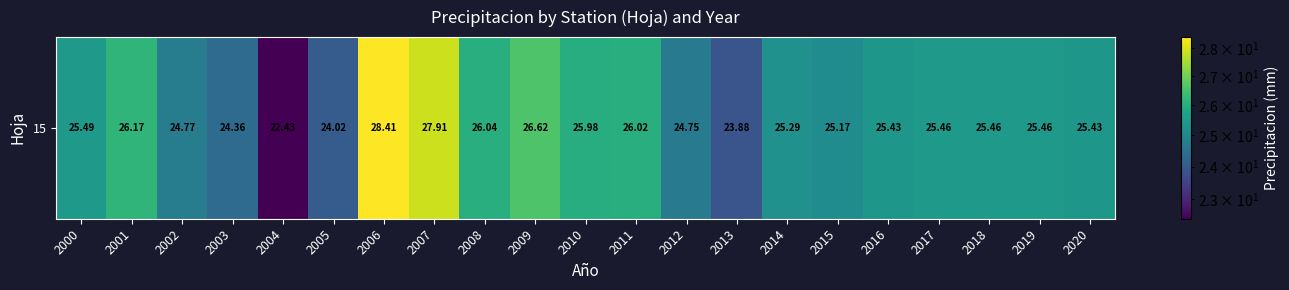

The chart shows a value of 24.0 at 2005. True or false?

True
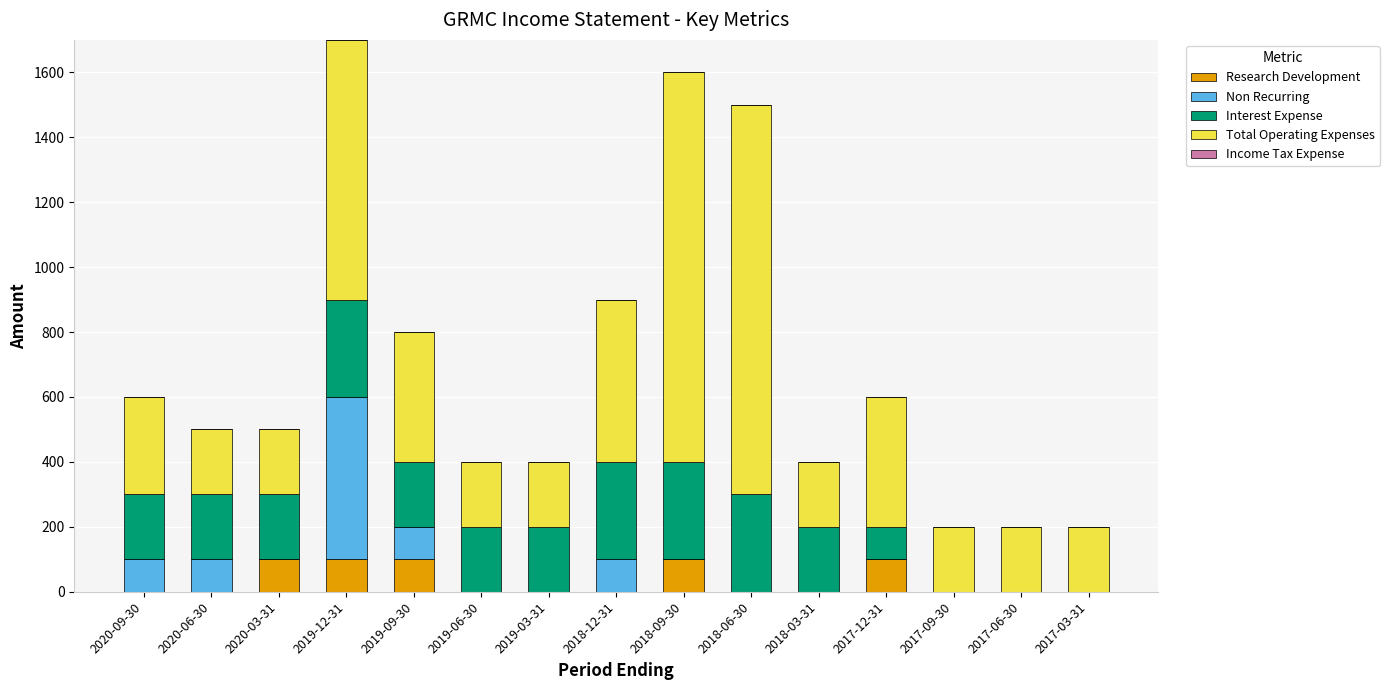

What is the maximum value for Research Development?

100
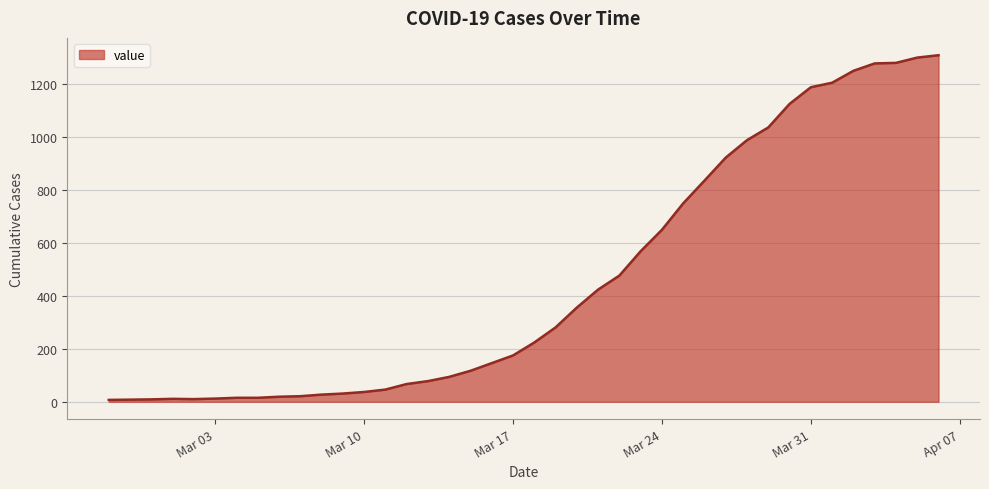

What is the maximum value shown in the chart?

1310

******

Can you put the lines above into a numbered list, skipping the blank lines and leaving the pictures out?

1. The chart shows a value of 24.0 at 2005. True or false?
2. True
3. What is the maximum value for Research Development?
4. 100
5. What is the maximum value shown in the chart?
6. 1310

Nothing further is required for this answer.